Der Gipfel überragt Fort Lagarde, eine 1677 erbaute Festung, die als Teil der französischen Grenzverteidigung gegen spanische Angriffe diente. Diese Befestigung zeigt die strategische Bedeutung des Gebiets während der historischen Konflikte zwischen Frankreich und Spanien.
Die Wege zum Gipfel verlaufen durch Gebiete, in denen katalanische Hirten seit Generationen ihre Herden weiden lassen. Diese landwirtschaftliche Tradition prägt bis heute das Aussehen der Berglandschaft.
Der Aufstieg beginnt von dem Parkplatz im Zentrum von Prats-de-Mollo und folgt gut markierten Wegen durch bewaldete Gebiete bis zum offenereren Gelande oben. Es ist ratsam, ausreichend Wasser mitzunehmen und auf Wetterwechsel vorbereitet zu sein, da die höheren Bereiche exponiert sind.

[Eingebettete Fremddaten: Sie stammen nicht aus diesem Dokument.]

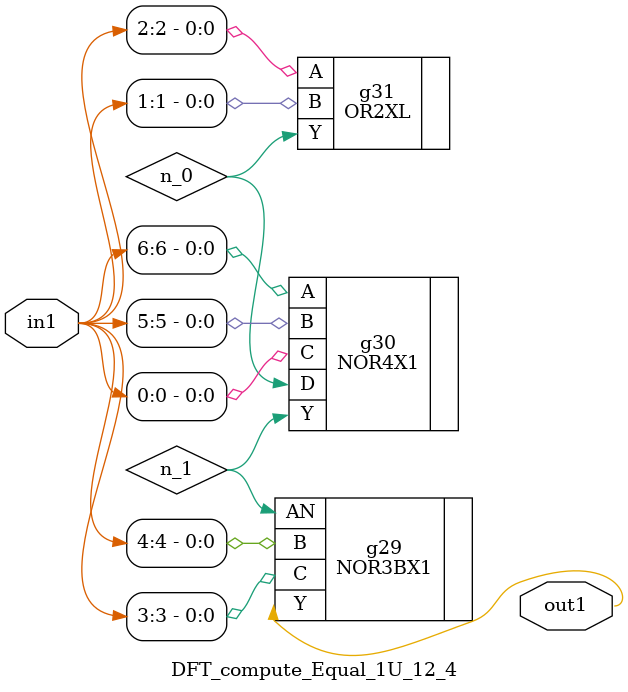
<source format=v>
`timescale 1ps / 1ps


module DFT_compute_Equal_1U_12_4(in1, out1);
  input [6:0] in1;
  output out1;
  wire [6:0] in1;
  wire out1;
  wire n_0, n_1;
  NOR3BX1 g29(.AN (n_1), .B (in1[4]), .C (in1[3]), .Y (out1));
  NOR4X1 g30(.A (in1[6]), .B (in1[5]), .C (in1[0]), .D (n_0), .Y (n_1));
  OR2XL g31(.A (in1[2]), .B (in1[1]), .Y (n_0));
endmodule



</source>
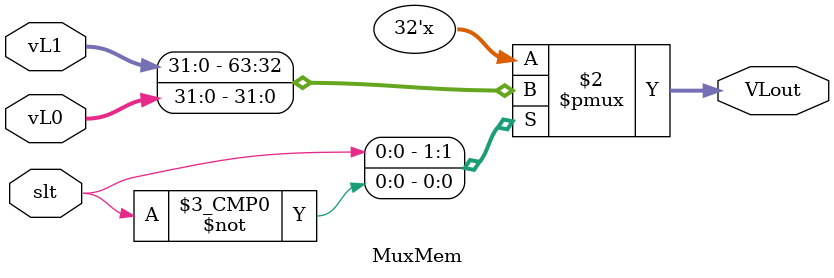
<source format=v>
`timescale 1ns/1ns

module MuxMem(

    input [31:0]vL0,
    input [31:0]vL1,
    input slt,
    output reg [31:0]VLout
);

always @*
begin
    case(slt)
        1'b1: VLout = vL1; 
        1'b0: VLout = vL0; 
    endcase
end
endmodule

</source>
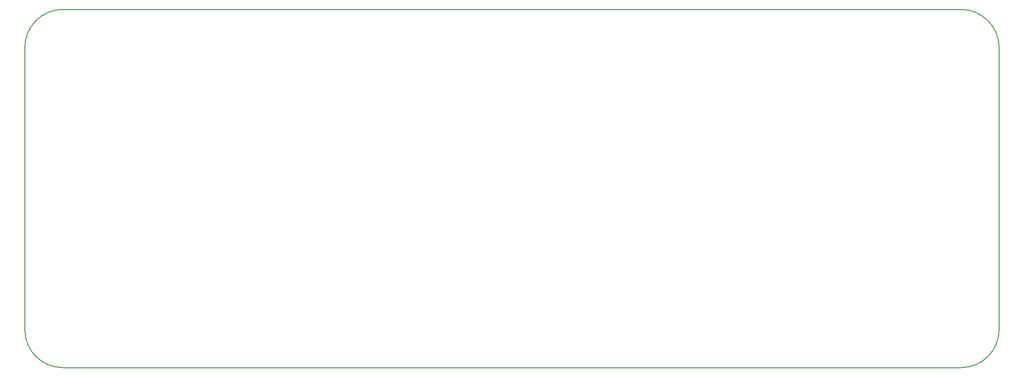
<source format=gbr>
%TF.GenerationSoftware,KiCad,Pcbnew,5.1.9*%
%TF.CreationDate,2021-01-24T16:08:06-08:00*%
%TF.ProjectId,TeensyDisplayShield,5465656e-7379-4446-9973-706c61795368,rev?*%
%TF.SameCoordinates,Original*%
%TF.FileFunction,Profile,NP*%
%FSLAX46Y46*%
G04 Gerber Fmt 4.6, Leading zero omitted, Abs format (unit mm)*
G04 Created by KiCad (PCBNEW 5.1.9) date 2021-01-24 16:08:06*
%MOMM*%
%LPD*%
G01*
G04 APERTURE LIST*
%TA.AperFunction,Profile*%
%ADD10C,0.150000*%
%TD*%
G04 APERTURE END LIST*
D10*
X35560000Y-83200000D02*
G75*
G02*
X42560000Y-76200000I7000000J0D01*
G01*
X42560000Y-142240000D02*
G75*
G02*
X35560000Y-135240000I0J7000000D01*
G01*
X207884000Y-76200000D02*
G75*
G02*
X214884000Y-83200000I0J-7000000D01*
G01*
X214884000Y-135240000D02*
G75*
G02*
X207884000Y-142240000I-7000000J0D01*
G01*
X42560000Y-142240000D02*
X207884000Y-142240000D01*
X35560000Y-83200000D02*
X35560000Y-135240000D01*
X207884000Y-76200000D02*
X42560000Y-76200000D01*
X214884000Y-135240000D02*
X214884000Y-83200000D01*
M02*

</source>
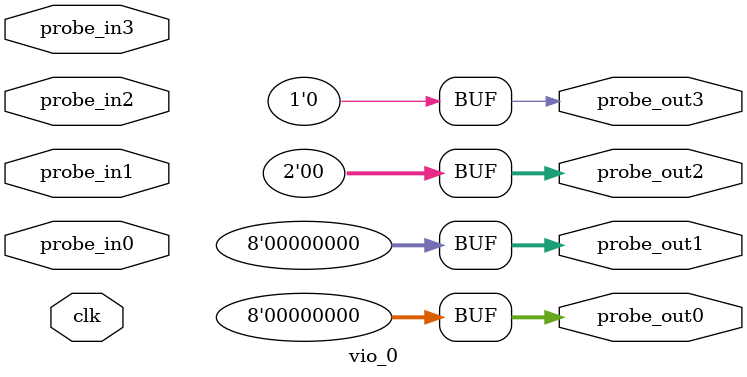
<source format=v>
`timescale 1ns / 1ps
module vio_0 (
clk,
probe_in0,probe_in1,probe_in2,probe_in3,
probe_out0,
probe_out1,
probe_out2,
probe_out3
);

input clk;
input [7 : 0] probe_in0;
input [7 : 0] probe_in1;
input [15 : 0] probe_in2;
input [0 : 0] probe_in3;

output reg [7 : 0] probe_out0 = 'h00 ;
output reg [7 : 0] probe_out1 = 'h00 ;
output reg [1 : 0] probe_out2 = 'h0 ;
output reg [0 : 0] probe_out3 = 'h0 ;


endmodule

</source>
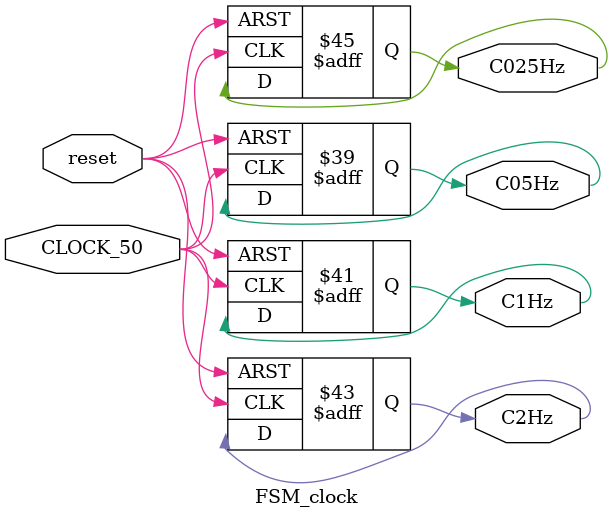
<source format=v>
module FSM_clock(
	reset,
	CLOCK_50,
	C025Hz,
	C05Hz,
	C1Hz,
	C2Hz
);

input wire reset,  CLOCK_50;
output reg C025Hz, C05Hz, C1Hz, C2Hz;
 
reg [27:0] r_C025Hz; reg [27:0] r_C05Hz; 
reg [27:0] r_C2Hz;  reg [27:0] r_C1Hz; 

//50*10^6 / 2*25 = 1.000.000
//C025Hz
always @(posedge CLOCK_50 or posedge reset)
begin
	if(reset == 1'b1)
	begin
		C025Hz <= 1'b0;
		r_C025Hz <= 28'h0000000;
	end
	else 
	begin
		r_C025Hz <= r_C025Hz + 1;
		if (C025Hz == 28'h000F423F)
		begin
			r_C025Hz <= 28'h0000000;
			C025Hz =~ r_C025Hz;
		end
	end
end

//50*10^6 / 2*2 = 12.500.000
//C2Hz
always @(posedge CLOCK_50 or posedge reset)
begin
	if(reset == 1'b1)
	begin
		C2Hz <= 1'b0;
		r_C2Hz <= 28'h0000000;
	end
	else 
	begin
		r_C2Hz <= r_C2Hz + 1;
		if (C2Hz == 28'h0BEBC1F)
		begin
			r_C2Hz <= 28'h0000000;
			C2Hz <= ~r_C2Hz;
		end
	end
end

//50*10^6 / 2*1 = 25.000.000
//C1Hz
always @(posedge CLOCK_50 or posedge reset)
begin
	if(reset == 1'b1)
	begin
		C1Hz <= 1'b0;
		r_C1Hz <= 28'h0000000;
	end
	else 
	begin
		r_C1Hz <= r_C1Hz + 1;
		if (C1Hz == 28'h017D783F)
		begin
			r_C1Hz <= 28'h0000000;
			C1Hz <= ~r_C1Hz;
		end
	end
end

//50*10^6 / 2*5 = 5.000.000
//C05Hz
always @(posedge CLOCK_50 or posedge reset)
begin
	if(reset == 1'b1)
	begin
		C05Hz <= 1'b0;
		r_C05Hz <= 28'h0000000;
	end
	else 
	begin
		r_C05Hz <= r_C05Hz + 1;
		if (C05Hz == 28'h000F423F)
		begin
			r_C05Hz <= 28'h0000000;
			C05Hz <= ~r_C05Hz;
		end
	end
end

endmodule
</source>
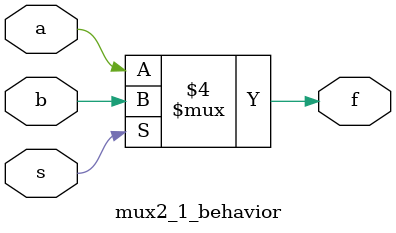
<source format=v>
module mux2_1_behavior(a, b, s, f);
	input a, b, s;
	output f;
	reg f;
	always@(*)
	begin
		if(s == 1'b0)begin
			f = a;
		end
		else begin
			f = b;
		end
	end
endmodule
</source>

Der Aufstieg durchquert drei unterschiedliche Lebensräume: mediterranen Wald, alpine Wiesen und hochalpine Felszonen, jede mit eigenen Pflanzengemeinschaften. Diese Abfolge von verschiedenen Vegetationszonen macht den Berg zu einem Beobachtungspunkt für die Vielfalt der Bergökologie auf kleinem Raum.